Design files in plain text:
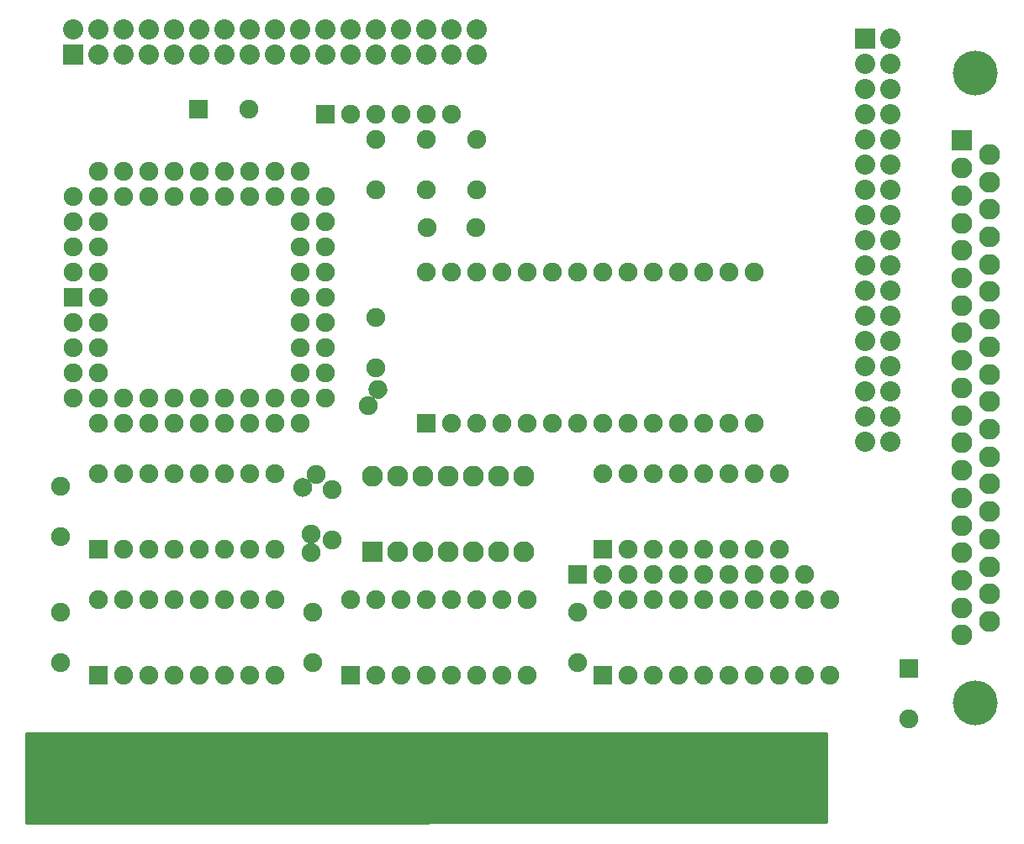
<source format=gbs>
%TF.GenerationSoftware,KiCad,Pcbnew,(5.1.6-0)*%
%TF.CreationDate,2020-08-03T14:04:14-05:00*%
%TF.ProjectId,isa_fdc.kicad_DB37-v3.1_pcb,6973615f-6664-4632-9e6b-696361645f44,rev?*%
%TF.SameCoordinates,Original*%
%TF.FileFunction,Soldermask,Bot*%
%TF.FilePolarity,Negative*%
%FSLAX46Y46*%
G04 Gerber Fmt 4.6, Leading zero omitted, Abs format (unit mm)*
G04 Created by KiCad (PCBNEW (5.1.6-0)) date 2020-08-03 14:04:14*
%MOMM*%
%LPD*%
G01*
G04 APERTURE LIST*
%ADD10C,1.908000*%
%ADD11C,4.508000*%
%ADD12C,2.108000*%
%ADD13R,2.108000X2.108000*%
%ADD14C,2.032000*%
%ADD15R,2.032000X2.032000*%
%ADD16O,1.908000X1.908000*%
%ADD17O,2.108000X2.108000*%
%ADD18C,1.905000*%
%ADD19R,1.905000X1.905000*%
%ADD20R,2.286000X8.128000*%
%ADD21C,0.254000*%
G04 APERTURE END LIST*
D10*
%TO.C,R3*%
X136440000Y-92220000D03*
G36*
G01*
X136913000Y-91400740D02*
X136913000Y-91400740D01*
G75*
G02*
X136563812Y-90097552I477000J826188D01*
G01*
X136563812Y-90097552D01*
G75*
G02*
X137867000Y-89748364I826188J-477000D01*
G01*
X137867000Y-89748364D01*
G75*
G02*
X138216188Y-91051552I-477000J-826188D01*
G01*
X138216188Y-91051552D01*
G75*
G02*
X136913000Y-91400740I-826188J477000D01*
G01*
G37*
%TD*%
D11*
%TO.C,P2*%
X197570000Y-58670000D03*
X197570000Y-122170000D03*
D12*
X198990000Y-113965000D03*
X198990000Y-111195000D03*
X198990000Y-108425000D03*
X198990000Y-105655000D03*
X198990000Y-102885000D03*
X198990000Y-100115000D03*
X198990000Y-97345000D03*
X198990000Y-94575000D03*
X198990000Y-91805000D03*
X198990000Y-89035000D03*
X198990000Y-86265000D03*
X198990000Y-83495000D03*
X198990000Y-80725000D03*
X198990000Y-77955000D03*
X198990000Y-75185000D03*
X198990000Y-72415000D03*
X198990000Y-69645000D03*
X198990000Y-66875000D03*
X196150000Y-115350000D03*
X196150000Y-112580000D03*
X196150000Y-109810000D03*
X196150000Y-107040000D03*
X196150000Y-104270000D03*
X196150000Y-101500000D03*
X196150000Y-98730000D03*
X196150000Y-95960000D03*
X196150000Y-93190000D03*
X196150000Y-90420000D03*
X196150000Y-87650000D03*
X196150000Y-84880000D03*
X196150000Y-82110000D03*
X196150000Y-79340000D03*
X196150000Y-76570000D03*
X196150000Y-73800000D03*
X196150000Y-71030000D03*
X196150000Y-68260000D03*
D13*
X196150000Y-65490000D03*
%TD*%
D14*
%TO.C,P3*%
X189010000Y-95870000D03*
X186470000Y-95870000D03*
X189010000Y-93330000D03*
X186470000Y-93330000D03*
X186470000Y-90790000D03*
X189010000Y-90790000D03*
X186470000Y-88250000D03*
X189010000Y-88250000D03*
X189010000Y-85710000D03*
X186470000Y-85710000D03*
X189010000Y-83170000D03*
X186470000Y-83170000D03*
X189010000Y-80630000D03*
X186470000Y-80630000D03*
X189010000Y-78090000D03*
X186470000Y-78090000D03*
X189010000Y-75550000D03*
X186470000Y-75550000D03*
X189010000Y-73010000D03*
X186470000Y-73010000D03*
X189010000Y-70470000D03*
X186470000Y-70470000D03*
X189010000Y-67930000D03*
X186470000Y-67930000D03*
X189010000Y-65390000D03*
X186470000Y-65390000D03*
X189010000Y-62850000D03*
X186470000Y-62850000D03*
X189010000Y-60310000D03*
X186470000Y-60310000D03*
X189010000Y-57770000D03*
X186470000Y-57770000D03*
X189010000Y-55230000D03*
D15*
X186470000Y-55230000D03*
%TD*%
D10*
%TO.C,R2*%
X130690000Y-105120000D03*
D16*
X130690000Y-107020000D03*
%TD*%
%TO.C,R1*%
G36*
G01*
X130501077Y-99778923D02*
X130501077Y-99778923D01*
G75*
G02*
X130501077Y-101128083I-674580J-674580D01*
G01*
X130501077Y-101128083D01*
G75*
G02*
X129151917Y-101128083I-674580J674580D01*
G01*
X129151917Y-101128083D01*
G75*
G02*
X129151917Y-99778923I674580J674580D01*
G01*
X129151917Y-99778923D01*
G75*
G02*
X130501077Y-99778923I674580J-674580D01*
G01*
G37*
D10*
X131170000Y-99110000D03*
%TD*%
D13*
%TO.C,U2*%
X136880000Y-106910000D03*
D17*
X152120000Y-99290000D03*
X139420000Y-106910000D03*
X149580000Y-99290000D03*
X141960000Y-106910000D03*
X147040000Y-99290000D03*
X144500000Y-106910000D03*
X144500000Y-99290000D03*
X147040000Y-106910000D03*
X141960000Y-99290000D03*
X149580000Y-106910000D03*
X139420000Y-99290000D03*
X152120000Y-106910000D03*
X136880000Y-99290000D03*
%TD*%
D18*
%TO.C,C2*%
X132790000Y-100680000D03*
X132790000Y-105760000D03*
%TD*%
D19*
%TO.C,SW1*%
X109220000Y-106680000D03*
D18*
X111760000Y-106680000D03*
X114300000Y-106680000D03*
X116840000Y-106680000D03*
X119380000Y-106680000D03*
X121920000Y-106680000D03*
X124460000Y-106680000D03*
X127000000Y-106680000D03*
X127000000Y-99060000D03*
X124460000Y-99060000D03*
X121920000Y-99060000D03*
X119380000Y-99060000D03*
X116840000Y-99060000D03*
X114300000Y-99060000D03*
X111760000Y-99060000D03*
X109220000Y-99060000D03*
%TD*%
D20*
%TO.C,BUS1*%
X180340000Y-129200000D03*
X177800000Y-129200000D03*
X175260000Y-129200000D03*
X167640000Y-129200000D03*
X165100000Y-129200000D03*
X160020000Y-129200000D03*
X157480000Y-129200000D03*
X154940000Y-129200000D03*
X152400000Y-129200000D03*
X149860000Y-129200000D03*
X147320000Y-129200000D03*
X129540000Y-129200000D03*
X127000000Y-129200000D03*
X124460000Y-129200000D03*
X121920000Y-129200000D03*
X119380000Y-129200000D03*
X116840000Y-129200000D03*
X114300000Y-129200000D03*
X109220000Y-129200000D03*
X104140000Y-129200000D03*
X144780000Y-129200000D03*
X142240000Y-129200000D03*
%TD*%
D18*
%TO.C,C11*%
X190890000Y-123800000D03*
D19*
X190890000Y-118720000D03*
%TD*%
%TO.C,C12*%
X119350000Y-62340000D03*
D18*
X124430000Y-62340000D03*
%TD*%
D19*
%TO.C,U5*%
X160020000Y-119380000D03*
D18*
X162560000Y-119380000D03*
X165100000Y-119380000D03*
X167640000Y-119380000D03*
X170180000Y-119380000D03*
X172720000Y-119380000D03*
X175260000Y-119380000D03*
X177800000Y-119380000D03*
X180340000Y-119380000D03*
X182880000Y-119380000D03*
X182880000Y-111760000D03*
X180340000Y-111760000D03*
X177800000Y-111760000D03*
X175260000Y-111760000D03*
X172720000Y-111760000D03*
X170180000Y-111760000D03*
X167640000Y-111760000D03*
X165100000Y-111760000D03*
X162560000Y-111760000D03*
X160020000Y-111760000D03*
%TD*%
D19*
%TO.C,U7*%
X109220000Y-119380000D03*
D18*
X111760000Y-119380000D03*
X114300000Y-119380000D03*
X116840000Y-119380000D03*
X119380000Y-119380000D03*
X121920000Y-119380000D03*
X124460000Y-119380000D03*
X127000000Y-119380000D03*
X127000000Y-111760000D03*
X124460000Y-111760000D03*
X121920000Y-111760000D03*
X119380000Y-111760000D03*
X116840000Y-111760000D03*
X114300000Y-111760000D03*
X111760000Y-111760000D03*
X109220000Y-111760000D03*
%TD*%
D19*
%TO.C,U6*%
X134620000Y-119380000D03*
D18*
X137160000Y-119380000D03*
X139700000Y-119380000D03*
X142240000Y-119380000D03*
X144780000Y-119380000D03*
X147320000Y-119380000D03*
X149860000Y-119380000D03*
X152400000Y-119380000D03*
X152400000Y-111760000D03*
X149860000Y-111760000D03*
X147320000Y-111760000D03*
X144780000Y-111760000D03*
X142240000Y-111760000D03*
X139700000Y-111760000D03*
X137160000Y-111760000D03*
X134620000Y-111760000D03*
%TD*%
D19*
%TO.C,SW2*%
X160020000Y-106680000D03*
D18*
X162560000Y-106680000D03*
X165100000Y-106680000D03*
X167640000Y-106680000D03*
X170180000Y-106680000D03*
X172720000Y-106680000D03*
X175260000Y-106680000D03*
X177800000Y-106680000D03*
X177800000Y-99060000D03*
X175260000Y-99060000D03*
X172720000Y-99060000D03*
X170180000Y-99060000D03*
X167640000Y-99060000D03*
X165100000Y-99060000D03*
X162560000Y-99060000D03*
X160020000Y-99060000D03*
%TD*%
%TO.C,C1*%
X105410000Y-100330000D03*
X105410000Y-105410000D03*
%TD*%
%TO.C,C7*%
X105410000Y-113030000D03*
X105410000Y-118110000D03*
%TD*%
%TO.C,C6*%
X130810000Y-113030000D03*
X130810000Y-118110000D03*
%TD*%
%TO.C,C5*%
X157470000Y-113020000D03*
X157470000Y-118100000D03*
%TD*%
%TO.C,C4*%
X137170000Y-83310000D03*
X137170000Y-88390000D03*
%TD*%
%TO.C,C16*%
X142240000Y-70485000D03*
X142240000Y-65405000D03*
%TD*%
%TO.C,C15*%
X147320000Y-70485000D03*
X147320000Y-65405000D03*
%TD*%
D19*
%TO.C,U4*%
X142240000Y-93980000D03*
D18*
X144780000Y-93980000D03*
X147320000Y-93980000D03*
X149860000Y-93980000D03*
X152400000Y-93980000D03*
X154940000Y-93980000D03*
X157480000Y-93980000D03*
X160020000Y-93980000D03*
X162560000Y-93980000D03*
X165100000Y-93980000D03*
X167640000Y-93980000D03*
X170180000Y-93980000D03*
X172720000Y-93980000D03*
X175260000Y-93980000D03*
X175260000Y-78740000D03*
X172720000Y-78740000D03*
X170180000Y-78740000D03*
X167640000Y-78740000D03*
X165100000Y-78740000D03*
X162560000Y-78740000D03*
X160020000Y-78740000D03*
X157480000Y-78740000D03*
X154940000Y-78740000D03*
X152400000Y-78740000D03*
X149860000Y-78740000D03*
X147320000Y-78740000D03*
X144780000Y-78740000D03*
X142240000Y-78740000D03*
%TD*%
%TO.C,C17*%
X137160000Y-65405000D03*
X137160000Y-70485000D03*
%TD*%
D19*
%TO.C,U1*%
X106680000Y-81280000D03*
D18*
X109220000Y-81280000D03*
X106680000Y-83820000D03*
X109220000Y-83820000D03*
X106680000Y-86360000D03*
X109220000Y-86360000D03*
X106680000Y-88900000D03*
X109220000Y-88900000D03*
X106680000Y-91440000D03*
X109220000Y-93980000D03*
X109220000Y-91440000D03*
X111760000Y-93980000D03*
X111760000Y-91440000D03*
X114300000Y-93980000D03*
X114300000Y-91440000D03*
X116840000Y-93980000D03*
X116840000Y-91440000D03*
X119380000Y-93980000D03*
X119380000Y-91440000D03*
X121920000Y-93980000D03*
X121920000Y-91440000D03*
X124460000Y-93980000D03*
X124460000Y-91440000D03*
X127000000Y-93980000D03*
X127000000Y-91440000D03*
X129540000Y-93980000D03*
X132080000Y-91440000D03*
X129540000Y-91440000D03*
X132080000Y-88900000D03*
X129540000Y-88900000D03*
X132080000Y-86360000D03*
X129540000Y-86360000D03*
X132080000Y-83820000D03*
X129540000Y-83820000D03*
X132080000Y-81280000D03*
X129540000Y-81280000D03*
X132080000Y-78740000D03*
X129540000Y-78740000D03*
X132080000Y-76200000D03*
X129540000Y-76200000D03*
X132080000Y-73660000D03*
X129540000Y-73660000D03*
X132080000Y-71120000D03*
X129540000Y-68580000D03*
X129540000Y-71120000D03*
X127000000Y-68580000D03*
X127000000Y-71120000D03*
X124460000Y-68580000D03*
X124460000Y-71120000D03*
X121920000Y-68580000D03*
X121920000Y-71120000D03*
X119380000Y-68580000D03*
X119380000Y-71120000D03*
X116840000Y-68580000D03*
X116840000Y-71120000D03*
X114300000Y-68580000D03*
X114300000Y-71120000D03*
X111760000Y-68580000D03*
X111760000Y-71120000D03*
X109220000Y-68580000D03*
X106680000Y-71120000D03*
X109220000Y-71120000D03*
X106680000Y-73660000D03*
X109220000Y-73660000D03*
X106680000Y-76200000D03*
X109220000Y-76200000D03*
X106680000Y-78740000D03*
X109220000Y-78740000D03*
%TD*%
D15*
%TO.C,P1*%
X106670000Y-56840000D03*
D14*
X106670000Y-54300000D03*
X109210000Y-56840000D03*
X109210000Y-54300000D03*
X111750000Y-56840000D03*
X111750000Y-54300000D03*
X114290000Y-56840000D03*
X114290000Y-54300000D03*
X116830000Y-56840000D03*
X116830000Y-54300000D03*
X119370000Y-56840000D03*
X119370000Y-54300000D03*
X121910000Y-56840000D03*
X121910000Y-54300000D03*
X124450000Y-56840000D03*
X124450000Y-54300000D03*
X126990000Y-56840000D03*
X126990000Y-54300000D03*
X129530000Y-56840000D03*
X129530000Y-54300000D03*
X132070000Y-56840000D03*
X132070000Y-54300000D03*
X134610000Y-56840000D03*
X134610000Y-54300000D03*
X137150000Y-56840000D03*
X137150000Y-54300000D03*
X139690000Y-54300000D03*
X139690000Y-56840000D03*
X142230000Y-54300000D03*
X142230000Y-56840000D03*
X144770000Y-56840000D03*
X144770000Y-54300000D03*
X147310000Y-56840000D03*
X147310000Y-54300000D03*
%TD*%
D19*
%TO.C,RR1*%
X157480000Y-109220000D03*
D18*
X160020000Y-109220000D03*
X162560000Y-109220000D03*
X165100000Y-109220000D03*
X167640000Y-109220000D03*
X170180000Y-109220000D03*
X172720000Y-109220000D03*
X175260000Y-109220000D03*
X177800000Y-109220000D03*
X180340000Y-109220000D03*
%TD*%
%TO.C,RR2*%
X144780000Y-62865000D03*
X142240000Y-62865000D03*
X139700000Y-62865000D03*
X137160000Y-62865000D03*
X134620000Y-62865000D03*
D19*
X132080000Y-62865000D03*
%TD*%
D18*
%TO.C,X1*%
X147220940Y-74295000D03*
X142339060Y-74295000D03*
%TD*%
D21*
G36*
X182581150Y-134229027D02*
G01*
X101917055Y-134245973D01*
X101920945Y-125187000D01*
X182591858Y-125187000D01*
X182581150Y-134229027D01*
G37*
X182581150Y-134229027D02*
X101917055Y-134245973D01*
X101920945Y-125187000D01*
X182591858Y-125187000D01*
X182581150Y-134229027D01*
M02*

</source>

[Exercise goal] Could you please write out exactly the lines from the start of the entries above through the line that holds "X138216188Y-91051552I-477000J-826188D01*", both included, with no pictures?

[Solution to this exercise]
<source format=gbs>
%TF.GenerationSoftware,KiCad,Pcbnew,(5.1.6-0)*%
%TF.CreationDate,2020-08-03T14:04:14-05:00*%
%TF.ProjectId,isa_fdc.kicad_DB37-v3.1_pcb,6973615f-6664-4632-9e6b-696361645f44,rev?*%
%TF.SameCoordinates,Original*%
%TF.FileFunction,Soldermask,Bot*%
%TF.FilePolarity,Negative*%
%FSLAX46Y46*%
G04 Gerber Fmt 4.6, Leading zero omitted, Abs format (unit mm)*
G04 Created by KiCad (PCBNEW (5.1.6-0)) date 2020-08-03 14:04:14*
%MOMM*%
%LPD*%
G01*
G04 APERTURE LIST*
%ADD10C,1.908000*%
%ADD11C,4.508000*%
%ADD12C,2.108000*%
%ADD13R,2.108000X2.108000*%
%ADD14C,2.032000*%
%ADD15R,2.032000X2.032000*%
%ADD16O,1.908000X1.908000*%
%ADD17O,2.108000X2.108000*%
%ADD18C,1.905000*%
%ADD19R,1.905000X1.905000*%
%ADD20R,2.286000X8.128000*%
%ADD21C,0.254000*%
G04 APERTURE END LIST*
D10*
%TO.C,R3*%
X136440000Y-92220000D03*
G36*
G01*
X136913000Y-91400740D02*
X136913000Y-91400740D01*
G75*
G02*
X136563812Y-90097552I477000J826188D01*
G01*
X136563812Y-90097552D01*
G75*
G02*
X137867000Y-89748364I826188J-477000D01*
G01*
X137867000Y-89748364D01*
G75*
G02*
X138216188Y-91051552I-477000J-826188D01*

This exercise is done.